- _Records shown_
▼
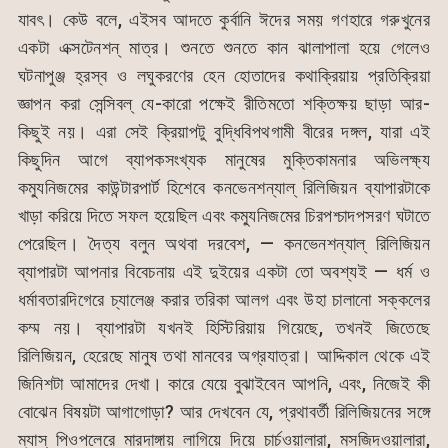
যাবৎ। কেউ বলে, এইসব আদতে কুর্বানি ঈদের সময় গণহারে গরুখুনের
একটা এক্সটেনশন্ মাত্র। শুনতে শুনতে কান ঝালাপালা হয়ে গেলেও
ঘটনাপুঞ্জ হ্রস্ব ও লঘুকরণের হেন হোতাদের কথাক্রিয়ায় প্রতিক্রিয়া
জ্ঞাপন করা সেন্সিবল্ যে-কারো পক্ষেই রীতিমতো শক্তিক্ষয় ছাড়া আর-
কিছুই নয়। এরা সেই ক্রিয়াপটু বুদ্ধিবিপথগামী বীরের দঙ্গল, যারা এই
কিছুদিন আগে ব্যাপকসংখ্যক মানুষের মুক্তিকামনার অভিলক্ষ্য
কম্যুনিজমের কাউন্টারপার্ট হিশেবে কনভেনশন্যাল্ রিলিজিয়ন ব্যাপারটাকে
খাড়া করিয়ে দিতে সফল হয়েছিল এবং কম্যুনিজমের চিরপশ্চাদপসরণ ঘটাতে
পেরেছিল। দৈত্য বলুন অথবা দরবেশ, — কনভেনশন্যাল্ রিলিজিয়ন
ব্যাপারটা আপনার বিবেচনায় এই দুইয়ের একটা তো অবশ্যই — ধর্ম ও
ধর্মাবতারদিগেরে চ্যালেঞ্জ করার তরিকা আলগ এবং উহা চালানো সক্কলের
কম্ম নয়। ব্যাপারটা যখনই হিস্টিরিয়ায় গিয়েছে, তখনই জিতেছে
রিলিজিয়ন, হেরেছে মানুষ তথা মানবের অগ্রযাত্রা। আদ্দিকাল থেকে এই
জিনিশটা আমাদের দেখা। কারে যেয়ে বুঝাইবেন আপনি, এবং, নিজেই কী
বোঝেন বিষয়টা আগাগোড়া? আর দেখবেন যে, প্রথাবর্তী রিলিজিয়নের সঙ্গে
ম্যাস্ পিওপলেরে মারদাঙ্গায় লাগিয়ে দিয়ে চার্চওয়ালারা, মসজিদওয়ালারা,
▲
- _Problem details_
In the copy, include every record exactly and no pictures at all.

- _Task result_
যাবৎ। কেউ বলে, এইসব আদতে কুর্বানি ঈদের সময় গণহারে গরুখুনের
একটা এক্সটেনশন্ মাত্র। শুনতে শুনতে কান ঝালাপালা হয়ে গেলেও
ঘটনাপুঞ্জ হ্রস্ব ও লঘুকরণের হেন হোতাদের কথাক্রিয়ায় প্রতিক্রিয়া
জ্ঞাপন করা সেন্সিবল্ যে-কারো পক্ষেই রীতিমতো শক্তিক্ষয় ছাড়া আর-
কিছুই নয়। এরা সেই ক্রিয়াপটু বুদ্ধিবিপথগামী বীরের দঙ্গল, যারা এই
কিছুদিন আগে ব্যাপকসংখ্যক মানুষের মুক্তিকামনার অভিলক্ষ্য
কম্যুনিজমের কাউন্টারপার্ট হিশেবে কনভেনশন্যাল্ রিলিজিয়ন ব্যাপারটাকে
খাড়া করিয়ে দিতে সফল হয়েছিল এবং কম্যুনিজমের চিরপশ্চাদপসরণ ঘটাতে
পেরেছিল। দৈত্য বলুন অথবা দরবেশ, — কনভেনশন্যাল্ রিলিজিয়ন
ব্যাপারটা আপনার বিবেচনায় এই দুইয়ের একটা তো অবশ্যই — ধর্ম ও
ধর্মাবতারদিগেরে চ্যালেঞ্জ করার তরিকা আলগ এবং উহা চালানো সক্কলের
কম্ম নয়। ব্যাপারটা যখনই হিস্টিরিয়ায় গিয়েছে, তখনই জিতেছে
রিলিজিয়ন, হেরেছে মানুষ তথা মানবের অগ্রযাত্রা। আদ্দিকাল থেকে এই
জিনিশটা আমাদের দেখা। কারে যেয়ে বুঝাইবেন আপনি, এবং, নিজেই কী
বোঝেন বিষয়টা আগাগোড়া? আর দেখবেন যে, প্রথাবর্তী রিলিজিয়নের সঙ্গে
ম্যাস্ পিওপলেরে মারদাঙ্গায় লাগিয়ে দিয়ে চার্চওয়ালারা, মসজিদওয়ালারা,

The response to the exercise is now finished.